I grew up in a very white middle class neighborhood and had barely even seen any black skin before I was 12. My grandmother used words like "negro" and "colored." I had never heard of the Tulsa race massacre, which had happened only sixty years before. And when I DID learn about it, they didn't call it a massacre, they called it a riot, which seemed to justify the murders.
When I entered an "integrated on purpose" school system, I generally just felt uncomfortable. Black folk looked different. Smelled different. Used different vocabulary and a difference cadence that was hard to follow. They were a lot louder than my family of origin and said things much more directly than I dared. Because I was uncomfortable, my hackles were always up.
When a black girl stole some of my notebook paper, I immediately believed it was because she was racist. Once my mother asked me what I would thought about white people marrying black people and I told her I just thought it would be better for people to keep their races pure. I am ashamed of my ignorance. I am sorry for my assumptions.
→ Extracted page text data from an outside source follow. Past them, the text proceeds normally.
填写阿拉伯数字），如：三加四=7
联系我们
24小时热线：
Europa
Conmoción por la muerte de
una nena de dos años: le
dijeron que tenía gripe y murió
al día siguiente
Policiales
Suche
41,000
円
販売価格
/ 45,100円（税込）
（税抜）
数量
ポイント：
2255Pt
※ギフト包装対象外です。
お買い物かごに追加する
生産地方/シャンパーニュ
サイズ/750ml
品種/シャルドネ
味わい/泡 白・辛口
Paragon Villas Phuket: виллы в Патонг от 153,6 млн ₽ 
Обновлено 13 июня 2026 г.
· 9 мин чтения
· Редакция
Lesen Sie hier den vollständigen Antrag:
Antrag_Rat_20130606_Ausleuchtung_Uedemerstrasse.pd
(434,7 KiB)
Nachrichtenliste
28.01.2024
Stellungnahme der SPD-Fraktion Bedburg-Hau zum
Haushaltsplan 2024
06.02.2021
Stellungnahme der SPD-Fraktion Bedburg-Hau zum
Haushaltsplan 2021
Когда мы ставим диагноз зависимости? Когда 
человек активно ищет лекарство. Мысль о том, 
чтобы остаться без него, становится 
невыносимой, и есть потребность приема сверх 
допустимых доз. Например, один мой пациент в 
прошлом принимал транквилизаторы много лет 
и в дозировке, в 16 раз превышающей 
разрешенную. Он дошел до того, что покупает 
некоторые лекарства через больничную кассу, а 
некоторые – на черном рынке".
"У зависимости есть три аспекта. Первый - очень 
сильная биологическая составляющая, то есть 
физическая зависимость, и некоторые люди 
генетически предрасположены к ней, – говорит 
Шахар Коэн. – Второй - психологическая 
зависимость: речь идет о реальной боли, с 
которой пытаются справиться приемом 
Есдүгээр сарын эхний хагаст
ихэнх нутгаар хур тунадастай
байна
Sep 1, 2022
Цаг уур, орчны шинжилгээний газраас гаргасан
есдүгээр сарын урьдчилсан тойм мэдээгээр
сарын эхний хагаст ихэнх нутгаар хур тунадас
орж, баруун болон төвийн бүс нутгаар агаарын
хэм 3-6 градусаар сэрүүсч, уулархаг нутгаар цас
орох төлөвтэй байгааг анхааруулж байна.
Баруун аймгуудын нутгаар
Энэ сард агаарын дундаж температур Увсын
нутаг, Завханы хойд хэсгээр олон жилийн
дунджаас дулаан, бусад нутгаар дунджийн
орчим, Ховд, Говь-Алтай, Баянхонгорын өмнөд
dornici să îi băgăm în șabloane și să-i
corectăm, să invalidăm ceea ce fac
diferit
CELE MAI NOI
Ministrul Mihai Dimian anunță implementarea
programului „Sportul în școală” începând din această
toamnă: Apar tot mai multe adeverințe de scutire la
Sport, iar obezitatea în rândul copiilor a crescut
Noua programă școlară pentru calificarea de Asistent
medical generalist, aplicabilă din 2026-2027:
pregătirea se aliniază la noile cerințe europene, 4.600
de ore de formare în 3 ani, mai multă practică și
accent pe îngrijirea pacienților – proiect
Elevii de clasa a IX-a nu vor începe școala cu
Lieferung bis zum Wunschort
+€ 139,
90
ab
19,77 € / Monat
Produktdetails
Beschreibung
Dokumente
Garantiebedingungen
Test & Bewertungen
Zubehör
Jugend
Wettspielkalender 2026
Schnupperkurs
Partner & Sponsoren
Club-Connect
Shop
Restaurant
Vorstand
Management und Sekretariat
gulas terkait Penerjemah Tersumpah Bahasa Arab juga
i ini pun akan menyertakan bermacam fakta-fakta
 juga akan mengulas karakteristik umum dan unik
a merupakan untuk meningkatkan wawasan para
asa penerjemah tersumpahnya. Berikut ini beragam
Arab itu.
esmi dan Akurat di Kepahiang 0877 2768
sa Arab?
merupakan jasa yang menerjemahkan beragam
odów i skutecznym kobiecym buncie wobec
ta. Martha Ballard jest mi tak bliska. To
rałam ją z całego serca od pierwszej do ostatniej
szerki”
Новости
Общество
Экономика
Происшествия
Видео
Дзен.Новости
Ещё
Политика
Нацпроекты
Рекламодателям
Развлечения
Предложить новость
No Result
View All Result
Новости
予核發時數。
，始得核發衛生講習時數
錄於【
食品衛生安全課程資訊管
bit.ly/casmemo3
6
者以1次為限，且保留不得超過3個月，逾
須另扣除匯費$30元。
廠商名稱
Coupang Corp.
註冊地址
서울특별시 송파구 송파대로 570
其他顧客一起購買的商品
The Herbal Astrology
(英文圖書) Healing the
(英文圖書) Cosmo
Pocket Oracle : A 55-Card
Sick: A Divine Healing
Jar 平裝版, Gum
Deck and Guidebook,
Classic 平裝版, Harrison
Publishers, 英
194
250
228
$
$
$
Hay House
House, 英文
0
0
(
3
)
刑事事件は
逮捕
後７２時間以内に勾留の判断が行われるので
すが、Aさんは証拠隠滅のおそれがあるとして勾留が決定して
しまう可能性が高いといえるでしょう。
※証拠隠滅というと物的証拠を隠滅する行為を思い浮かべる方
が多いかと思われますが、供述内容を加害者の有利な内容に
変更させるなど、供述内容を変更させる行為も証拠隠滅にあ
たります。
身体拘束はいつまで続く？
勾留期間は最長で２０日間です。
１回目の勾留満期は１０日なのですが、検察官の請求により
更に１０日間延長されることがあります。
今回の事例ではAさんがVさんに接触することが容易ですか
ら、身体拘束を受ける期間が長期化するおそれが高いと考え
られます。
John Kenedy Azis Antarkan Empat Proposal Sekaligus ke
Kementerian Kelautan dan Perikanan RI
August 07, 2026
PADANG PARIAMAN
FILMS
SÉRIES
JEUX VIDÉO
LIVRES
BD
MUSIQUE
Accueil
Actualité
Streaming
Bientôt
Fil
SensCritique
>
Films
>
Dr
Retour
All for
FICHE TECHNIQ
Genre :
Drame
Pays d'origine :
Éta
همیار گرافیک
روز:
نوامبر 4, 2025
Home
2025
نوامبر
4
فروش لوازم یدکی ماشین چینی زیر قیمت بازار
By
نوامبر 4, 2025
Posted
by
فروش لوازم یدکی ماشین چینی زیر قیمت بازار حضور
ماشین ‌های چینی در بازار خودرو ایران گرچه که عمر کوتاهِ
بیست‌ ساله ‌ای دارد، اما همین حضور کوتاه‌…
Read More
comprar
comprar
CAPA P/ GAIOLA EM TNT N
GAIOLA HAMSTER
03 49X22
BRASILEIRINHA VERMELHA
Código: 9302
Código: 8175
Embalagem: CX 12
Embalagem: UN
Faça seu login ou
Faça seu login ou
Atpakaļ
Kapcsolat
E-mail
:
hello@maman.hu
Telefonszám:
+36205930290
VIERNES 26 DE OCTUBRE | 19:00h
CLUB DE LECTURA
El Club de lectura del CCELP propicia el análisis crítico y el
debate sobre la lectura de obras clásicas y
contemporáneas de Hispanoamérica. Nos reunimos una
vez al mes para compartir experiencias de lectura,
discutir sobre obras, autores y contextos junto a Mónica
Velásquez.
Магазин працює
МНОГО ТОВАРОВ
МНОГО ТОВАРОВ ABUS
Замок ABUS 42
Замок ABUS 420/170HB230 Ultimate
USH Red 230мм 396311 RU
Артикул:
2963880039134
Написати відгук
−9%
By the end of my seven year stint in that system, I loved black people and I was no longer afraid. They made me laugh. They made me smile. My own participation in the systemic oppression of their people made me cry. I was proud to be associated with them and to be involved in their culture.
What changed? It was love from the black folk—a willingness to let me in, inclusion in their conversations, general friendliness and complicated handshakes offered to the awkward white girl. Black folk helped me love black folk.